Sick of the constant and “hurtful” speculation about her thin frame, Giuliana Rancic took to People this week to speak out about her frustrating inability to gain weight.
"Some people were saying, 'The cancer is probably back,' " Rancic told the celebrity newsweekly, about the constant criticism that reached a fever pitch after this year's Golden Globes. "And they were accusing me of every eating disorder. I thought to myself, 'God, if someone really thought I had an eating disorder, what a horrible way to approach it.' "
Rancic, who was diagnosed with breast cancer and underwent a double mastectomy back in 2011, said that the cancer-suppressing medication she’s taken since 2012 alters her metabolism in a way that's making it hard for her to put on pounds.
“I started noticing that I was eating a lot, but not gaining weight at all,” Rancic said, so she brought it up to her oncologist Dr. Dev Paul at the Rocky Mountain Cancer Centers in Denver, Colorado. Dr. Paul informed her that it was likely a side effect of her medication.
Rancic added: “I'm sorry that some people think I'm disgustingly skinny, as they put it, but there's nothing I can do.
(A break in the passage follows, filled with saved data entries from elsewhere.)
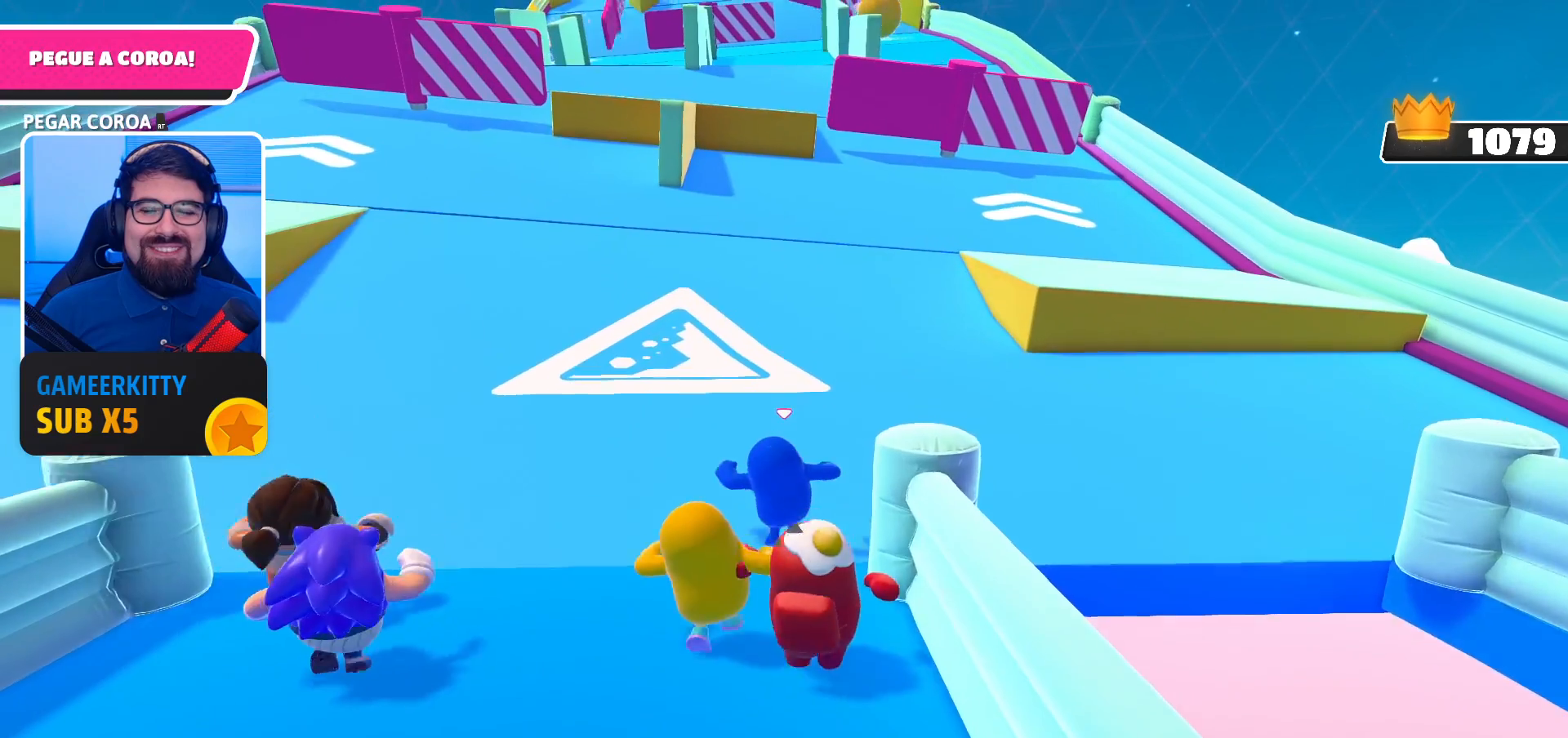
{"buttons": [], "left_stick": "up", "right_stick": "center", "events": []}
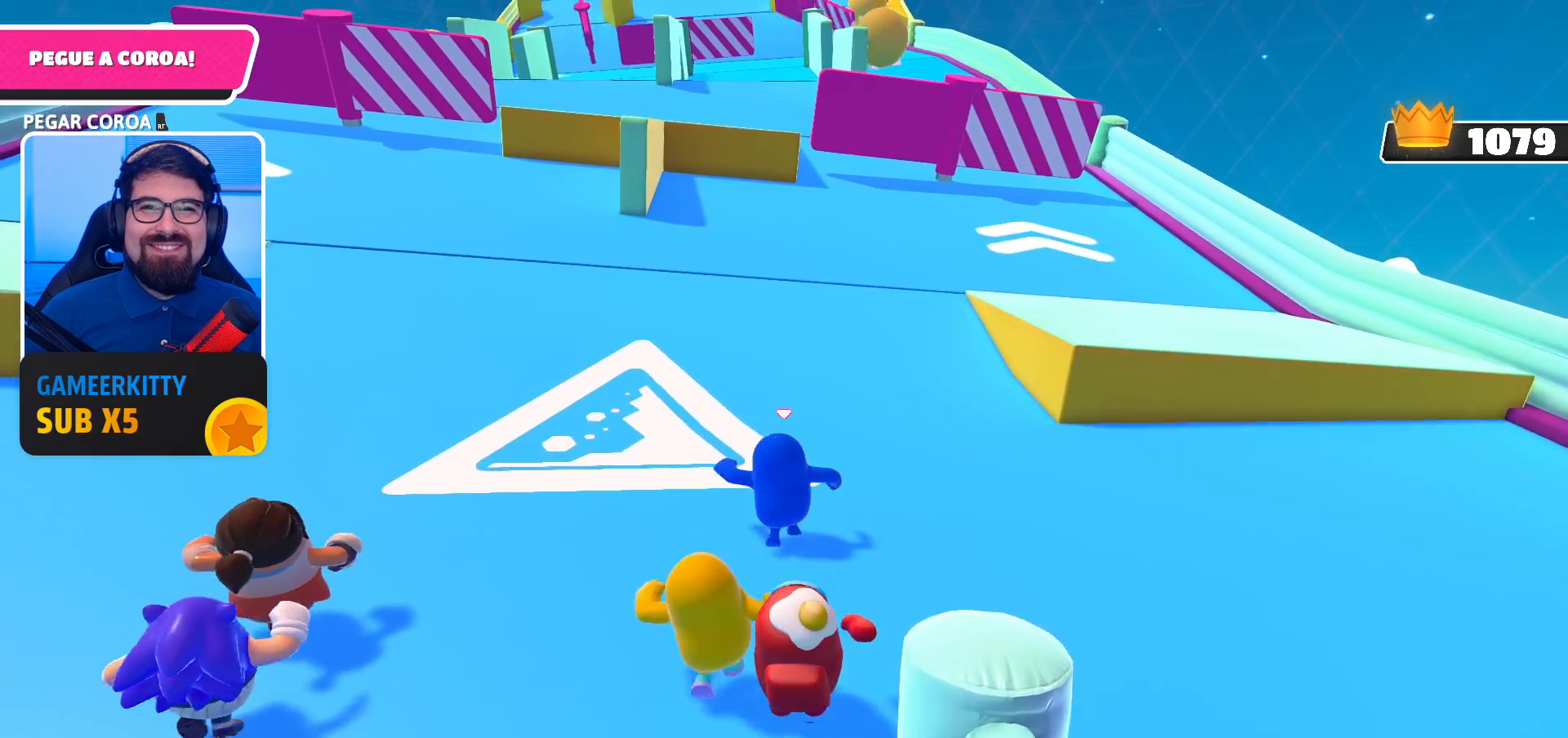
{"buttons": [], "left_stick": "up", "right_stick": "center", "events": []}
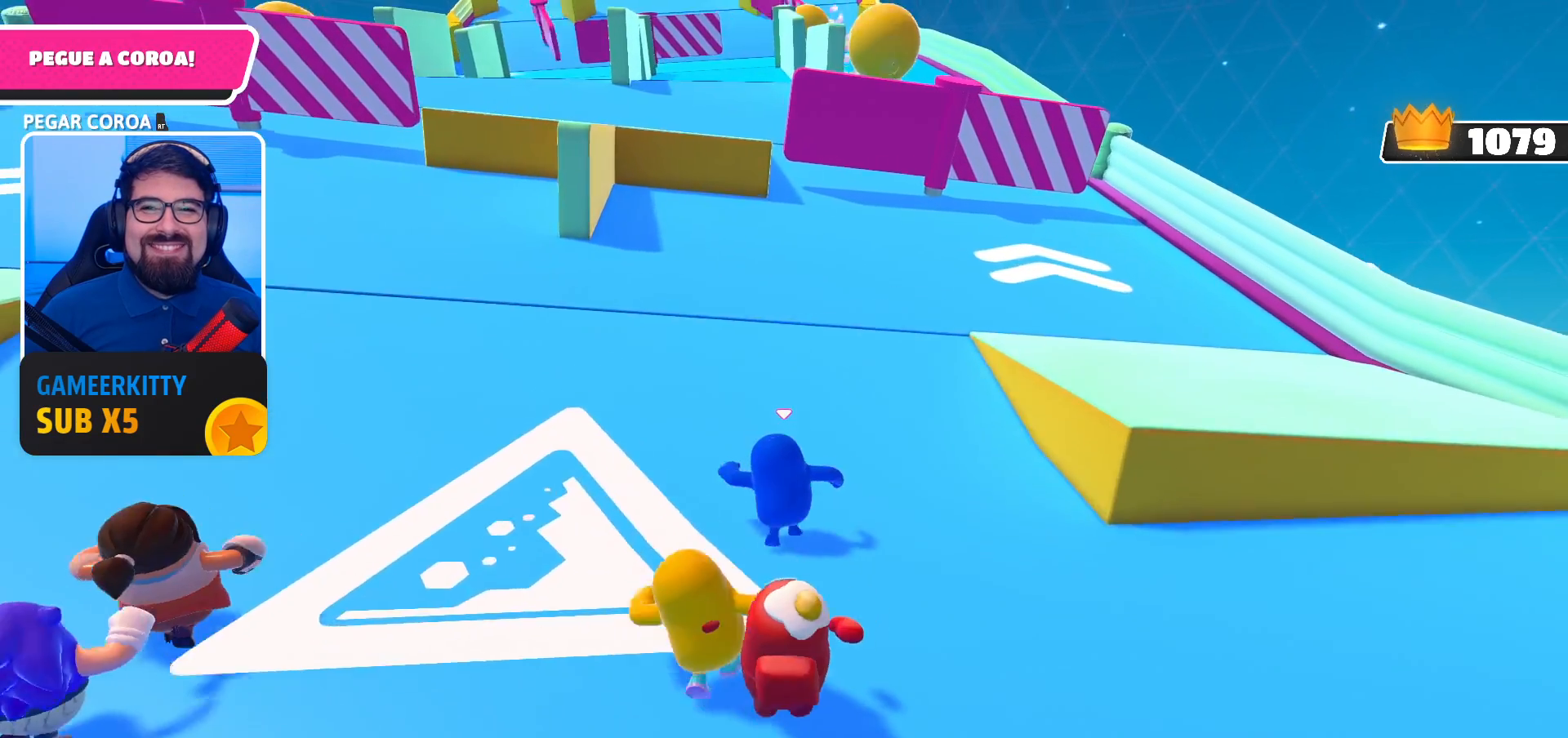
{"buttons": [], "left_stick": "up", "right_stick": "center", "events": []}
I'm lucky that I even have the type of cancer that reacts to the medicine."
If anything, we should applaud Rancic for replying to this harsh criticism with grace. The constant harping and speculation surrounding Giuliana's shape boils down to yet another case of pointless body-shaming. Why can't we focus on something other than tearing someone down because of how they look?
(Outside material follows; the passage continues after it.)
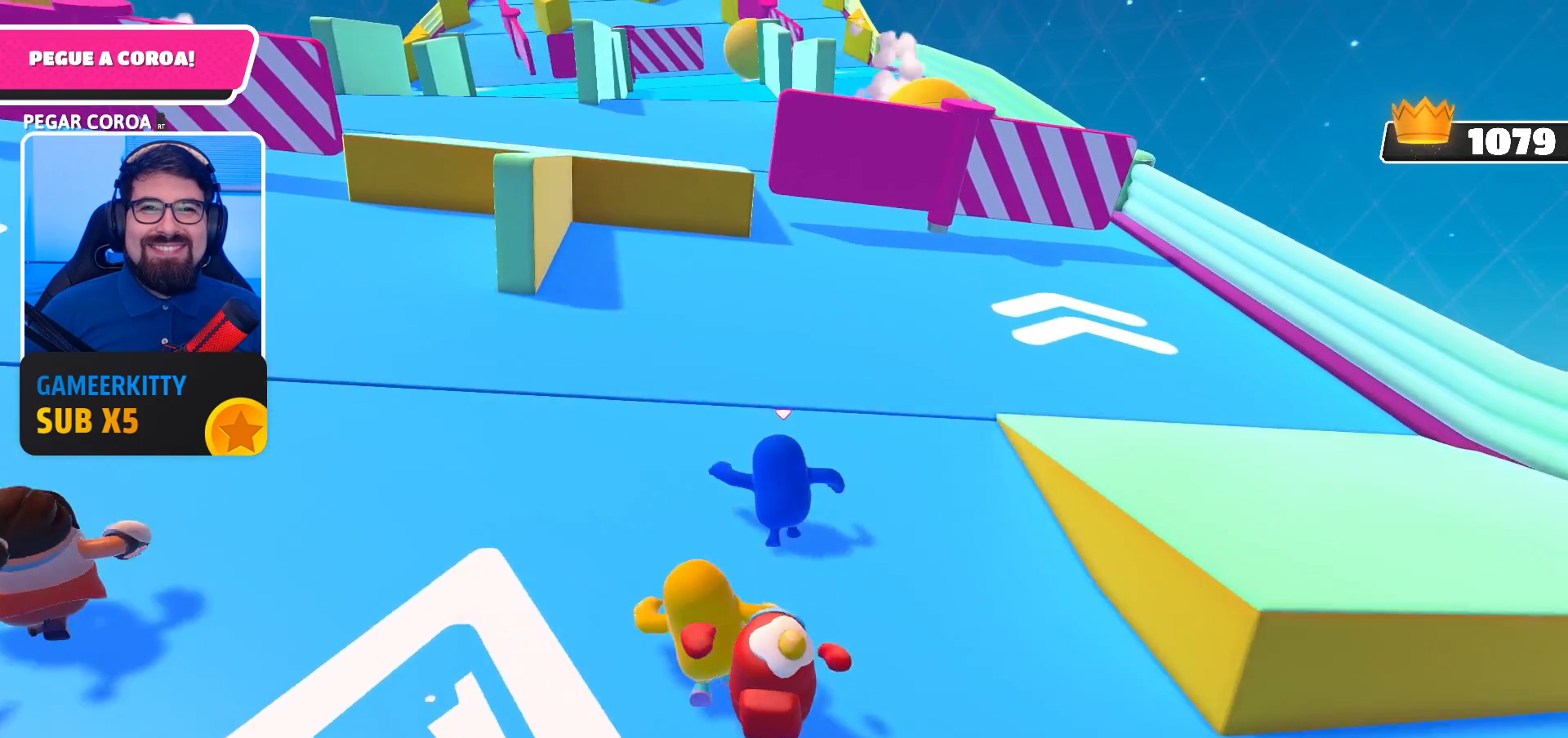
{"buttons": [], "left_stick": "up", "right_stick": "center", "events": []}
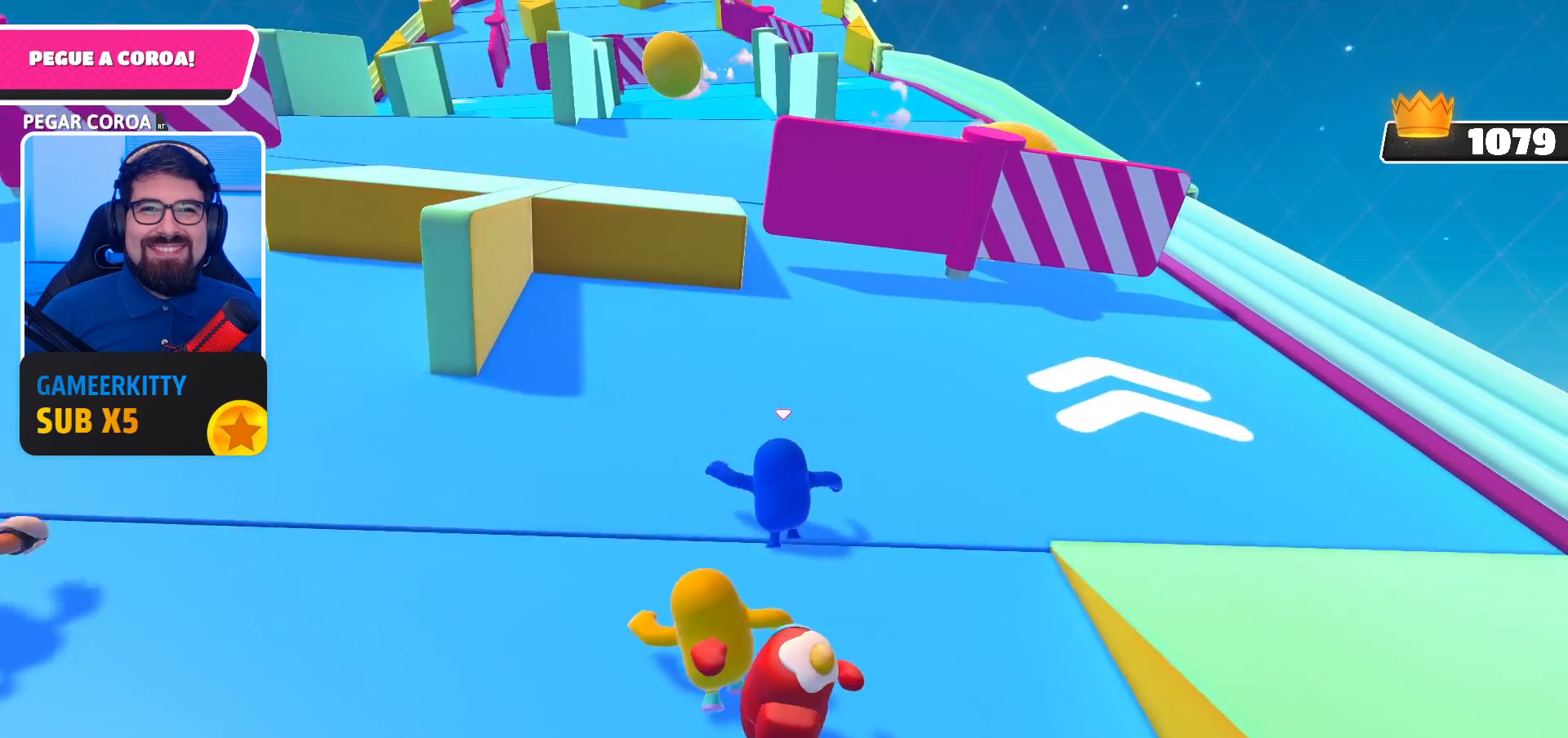
{"buttons": [], "left_stick": "up", "right_stick": "center", "events": []}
Sadly, it seems like this kind of internet bullying just isn’t going away. We’ve seen plenty of thin-shaming like Rancic’s—from Taylor Swift to Allison Williams to Bethenny Frankel—it’s clearly not thin-exclusive. In the last few months Kelly Clarkson was attacked for having baby weight (as if that's not a perfectly normal reason for gaining weight), and a pregnant model faced down critics when she showed off the six pack that still sits over her 8-and-a-half months pregnant belly.
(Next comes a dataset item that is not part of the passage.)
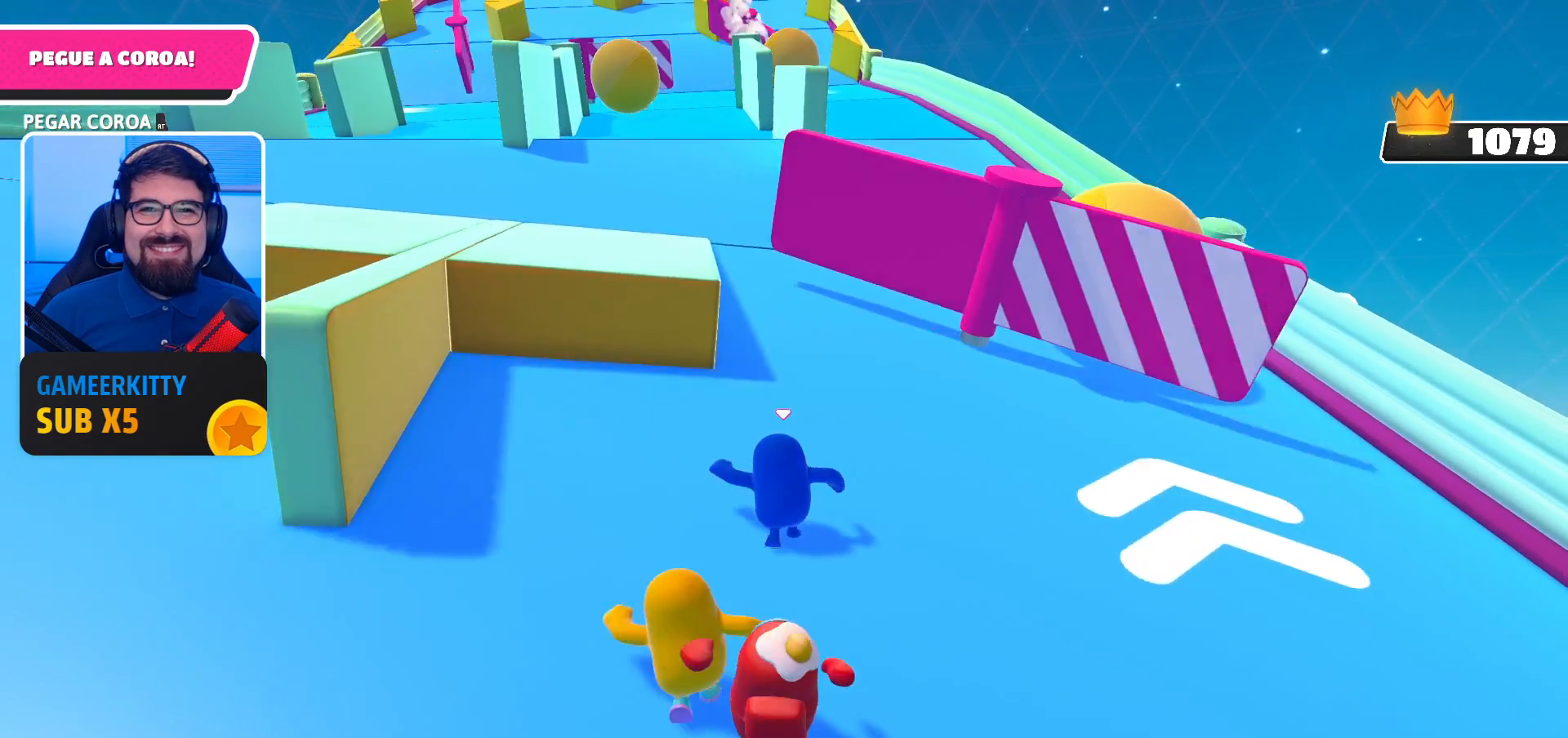
{"buttons": [], "left_stick": "up", "right_stick": "center", "events": []}
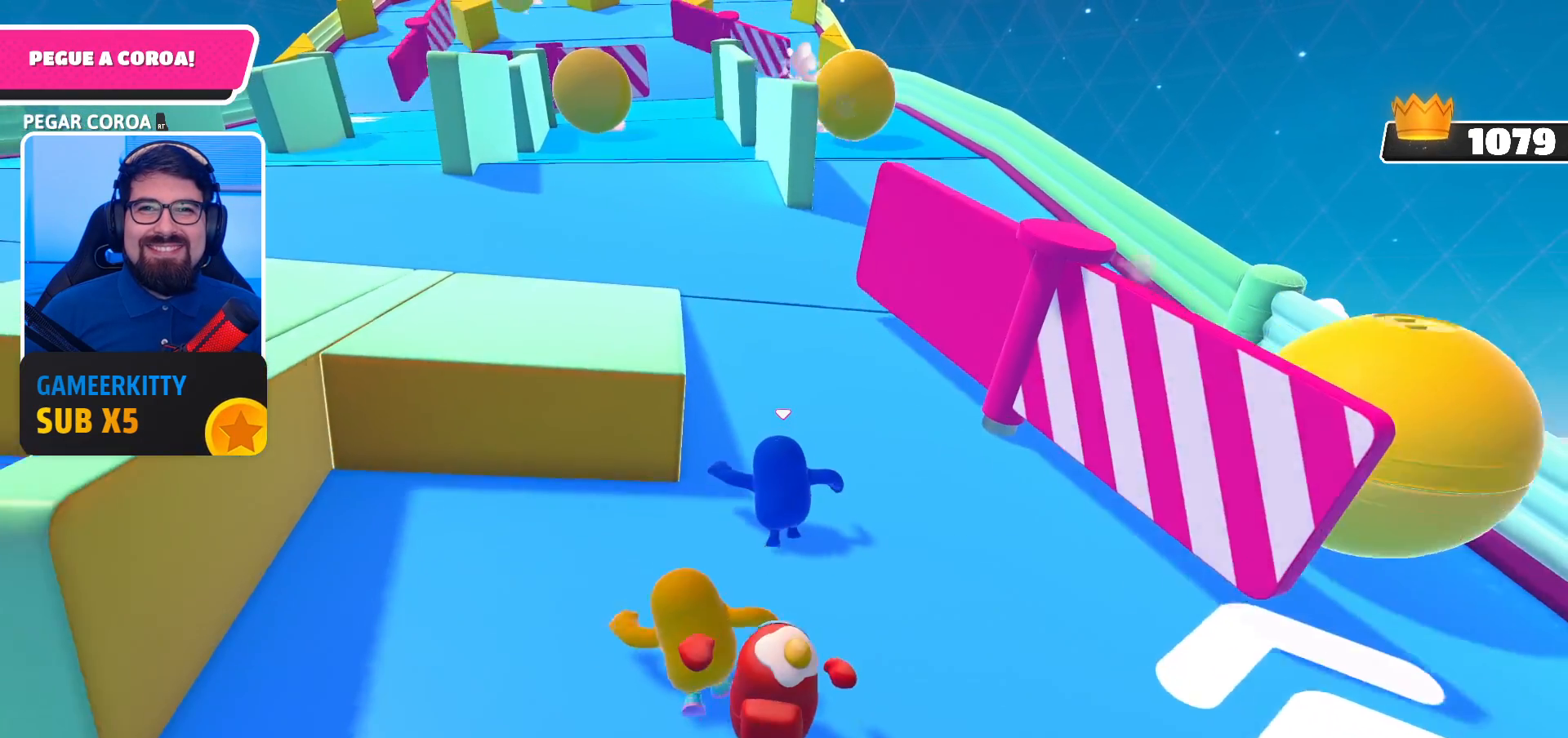
{"buttons": [], "left_stick": "up", "right_stick": "center", "events": [[167, "right_stick", "down"], [267, "right_stick", "center"]]}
All of this nitpicking can really affect a person's self-esteem, as Rancic can attest. “I look in the mirror and it’s hard for me. I am really thin. I want to look fit and beautiful and sexy, and I can’t,” she said.
Plus, it's just never a good idea to diagnose someone from afar. Even if a person looks "dangerously skinny" to you, ultimately that's between her and her doctor.
For her part, Rancic seems to have the right attitude despite it all: “I refuse to be broken [by what people say]. I have so many beautiful things in my life,” she said.